Pop Rocks Replacing Lanthanum With Tellurium, Dropping Rare Earths Use By 20%

Pop Rocks Replacing Lanthanum With Tellurium, Dropping Rare Earths Use By 20%

In a win for environmentalists and rare earth mineral miners, Pop Rocks announced it would no longer use the metal lanthanum in its products, reducing their use of rare earth minerals by 20%.

“Everyday items that are essential to human life like computers, phones, electric car batteries, and Pop Rocks, depend on rare earths,” said CEO of Pop Rocks Dan Mitchell. “And just like the Samsung Galaxy S5 phones that catch fire and explode, rare earths allow Pop Rocks to explode in your mouth. Unfortunately, they come at a cost.”
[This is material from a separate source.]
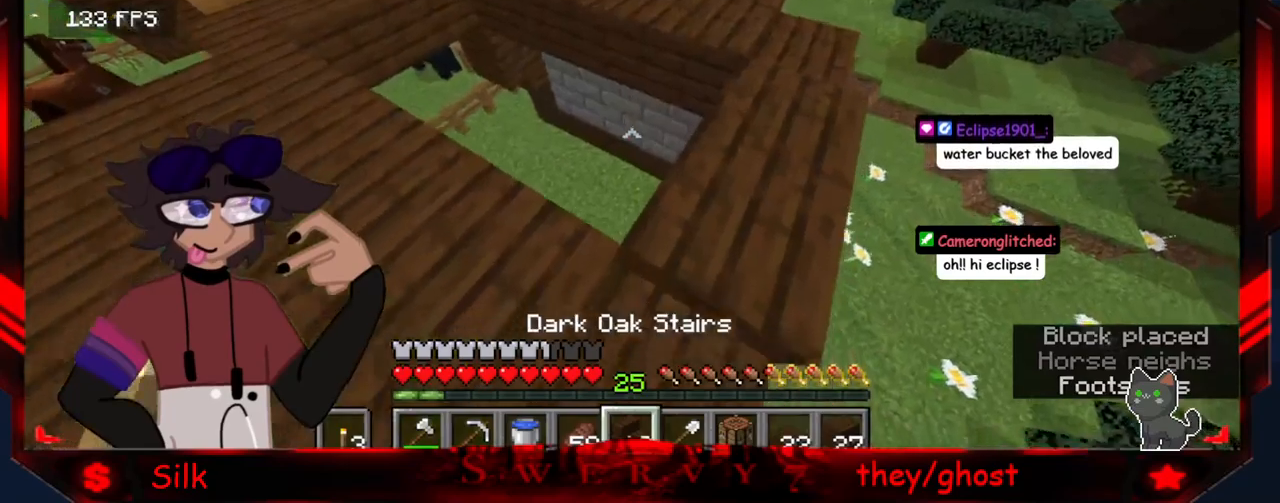
{"keys": ["a", "s"], "mouse": [], "events": [[250, "a", "down"]]}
Mitchell said although Pop Rocks will no longer have a popping sensation, as that was created by lanthanum, he thinks that consumers will understand this necessary sacrifice for the environment.

“Is the popping really that important to our consumers? It’s probably more annoying than anything else. So not only are we reducing rare earths, but we’re making it so our Pop Rocks don’t actively resist you swallowing them. It’s basically crunchy Fun Dip now.”

While swapping lanthanum for tellurium will change the flavor of Pop Rocks dramatically, Mitchell believes the new product will remain a fan favorite.

“Remember when you were a kid and would pick a nickel up off the ground and put it in your mouth? And once you licked the dirt off, it had that cool refreshing metal taste? No? Just me? Well, Pop Rocks are going to taste like that now.”

At press time, Ring Pops announced that it would discontinue its use of rare earth cerium, forcing buyers like Delaware kindergartner Tanner Jones to rethink his proposal to Ashley, his classmate and girlfriend as of Thursday’s recess.